General course objectives
The course is an introduction to mathematical modelling of biological systems. It will enable the student to evaluate, develop and apply simple dynamical population models.
The course introduces mathematical modeling of population dynamics of living organisms, from virus to whales. Focus is on conceptual models based on differential equations that illustrates basic concepts in population and epidemiological modelling. An important aspect of the course is to develop an understanding of the biological assumptions underlying the models and on the ecological consequences of their results and develop the ability to connect an abstract mathematical model with a concrete biological reality. The main topics are: single-species population models (logistic growth). Epidemiological models (SIR models). Multi-species models (competition and predator-prey relations). Functional responses. Reaction kinetics and spatial population dynamics. Exploitation of living systems. Seasonal succession. Evolutionary models. Spatial dynamics. Some emphasis will be put on the development and evaluation of the presentation skills of the students. At the end of the course the students develop their own project which will be evaluated by a poster session.
01035/01005 , Basic knowledge of ordinary differential equations and linear algebra, corresponding to courses 01035/01005, or similar. Knowledge of matlab programming. Those lacking those skills should follow 25314, which is the same course with added introduction to the required math and programming. No prior biological knowledge is required.
A student who has met the objectives of the course will be able to:
- Present and discuss a mathematical model for an audience of peers.
- Program numerical solutions of ODE's occuring in mathematical biology.
- Develop and discuss differential equation models occurring in mathematical biology.
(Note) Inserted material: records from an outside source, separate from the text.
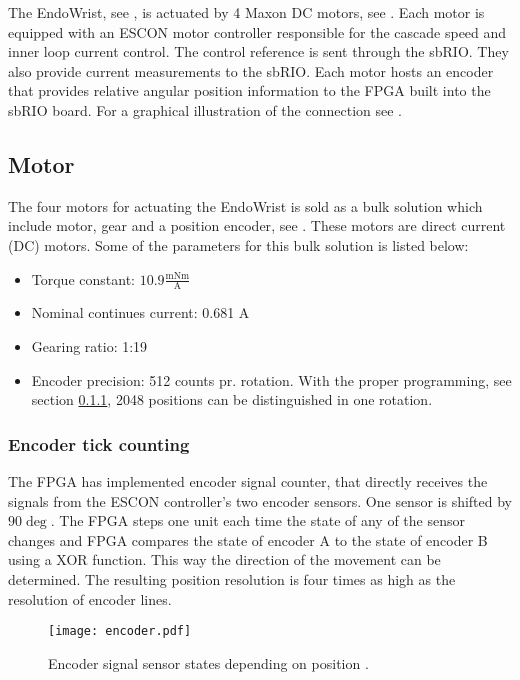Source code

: The EndoWrist, see , is actuated by 4 Maxon DC motors, see . Each motor is equipped with an ESCON motor controller responsible for the cascade speed and inner loop current control. The control reference is sent through the sbRIO. They also provide current measurements to the sbRIO. Each motor hosts an encoder that provides relative angular position information to the FPGA built into the sbRIO board. For a graphical illustration of the connection see .


\subsection{Motor}\label{Maxon_Motor}
The four motors for actuating the EndoWrist is sold as a bulk solution which include motor\cite{motor_motor}, gear\cite{motor_gear} and a position encoder\cite{motor_encoder}, see .
These motors are direct current (DC) motors. Some of the parameters for this bulk solution is listed below:

\begin{itemize}
\item Torque constant: $10.9\frac{\text{mNm}}{\text{A}}$
\item Nominal continues current: 0.681 A 
\item Gearing ratio: 1:19
\item Encoder precision: 512 counts pr. rotation. With the proper programming, see section \ref{encount}, 2048 positions can be distinguished in one rotation.
\end{itemize}

\subsubsection{Encoder tick counting}
\label{encount}
The FPGA has implemented encoder signal counter, that directly receives the signals from  the ESCON controller's two encoder sensors. One sensor is shifted by $90\deg$. The FPGA steps one unit each time the state of any of the sensor changes and FPGA compares the state of encoder A to the state of encoder B using a XOR function. This way the direction of the movement can be determined. The resulting position resolution is four times as high as the resolution of encoder lines.

\begin{figure}[H]
	\centering
	\texttt{[image: encoder.pdf]}
	\caption{Encoder signal sensor states depending on position \cite{motor_encoder}.}
	\label{fig:encoder}
\end{figure}

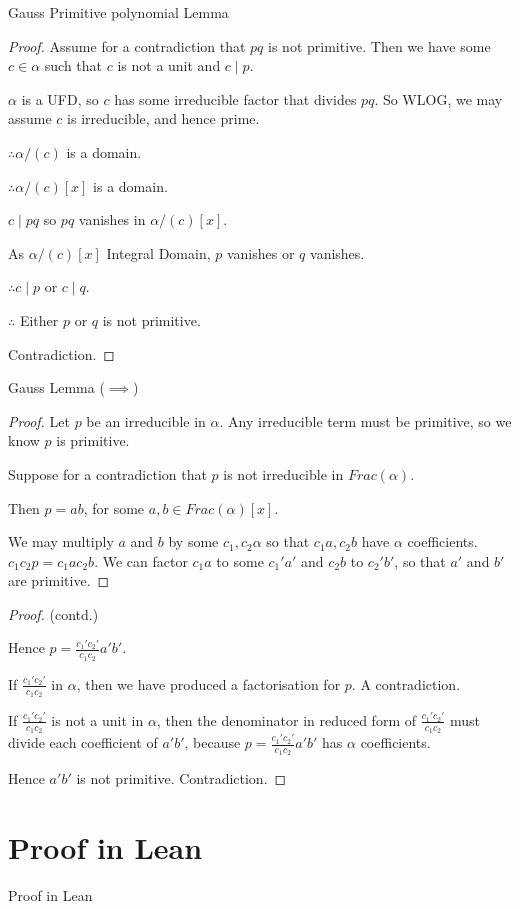 \documentclass{beamer}
\begin{document}
\begin{frame}{Gauss Primitive polynomial Lemma}
  \begin{proof}
    Assume for a contradiction that $pq$ is not primitive. 
    Then we have some $c \in \alpha$ such that $c$ is not a unit and $c \mid p$. 
   
    $\alpha$ is a UFD, so $c$ has some irreducible factor that divides $pq$. So WLOG, we may assume $c$ is irreducible, and hence prime.

    $\therefore \alpha/(c)$ is a domain.
    
    $\therefore \alpha/(c) [x]$ is a domain. 

    $c \mid pq$ so $pq$ vanishes in $\alpha/(c) [x]$. 

    As $\alpha/(c) [x]$ Integral Domain, $p$ vanishes or $q$ vanishes.

   $\therefore c \mid p$ or $c \mid q$. 
    
   $\therefore$ Either $p$ or $q$ is not primitive. 

   Contradiction.
  \end{proof}

\end{frame}

\begin{frame}{Gauss Lemma {($\implies$)}}

  \begin{proof}

    Let $p$ be an irreducible in $\alpha$. Any irreducible term must be primitive, so we know $p$ is primitive. 

    Suppose for a contradiction that $p$ is not irreducible in $Frac (\alpha)$. 

    Then $p = ab$, for some $a,b \in Frac (\alpha)[x]$. 

    We may multiply $a$ and $b$ by some $c_1,c_2 \alpha$ so that $c_1a,c_2b$ have $\alpha$ coefficients. $c_1c_2p = c_1ac_2b$. 
    We can factor $c_1a$ to some $c_1'a'$ and $c_2b$ to $c_2'b'$, so that $a'$ and $b'$ are primitive. 


  \end{proof}
  
\end{frame}

\begin{frame}
  \begin{proof} (contd.)
    
    Hence $p = \frac{c_1'c_2'}{c_1c_2}a'b'$.

    If $\frac{c_1'c_2'}{c_1c_2}$ in $\alpha$, then we have produced a factorisation for $p$. A contradiction. 

    If $\frac{c_1'c_2'}{c_1c_2}$ is not a unit in $\alpha$, then the denominator in reduced form of $\frac{c_1'c_2'}{c_1c_2}$ must divide each coefficient of $a'b'$, because $p =  \frac{c_1'c_2'}{c_1c_2}a'b'$ has $\alpha$ coefficients. 
  
    Hence $a'b'$ is not primitive. Contradiction.

  \end{proof}
  
\end{frame}

\section{Proof in Lean}

\begin{frame}{Proof in Lean}
  
\end{frame}
\end{document}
- Using general arguments to assess the size and variability of fertility, mortality, and migration in real populations, and their importance in models.
- Assess characteristic levels and time scales in population dynamic models.
- Argue for choice of parameter values in a model applied in a specific biological context.
- Determine the stability of steady states, and identify bifurcations.
- Determine which model structure is appropriate to answer a given question related to e.g. resource management or risk assessment.
- Utilize population models to answer such questions.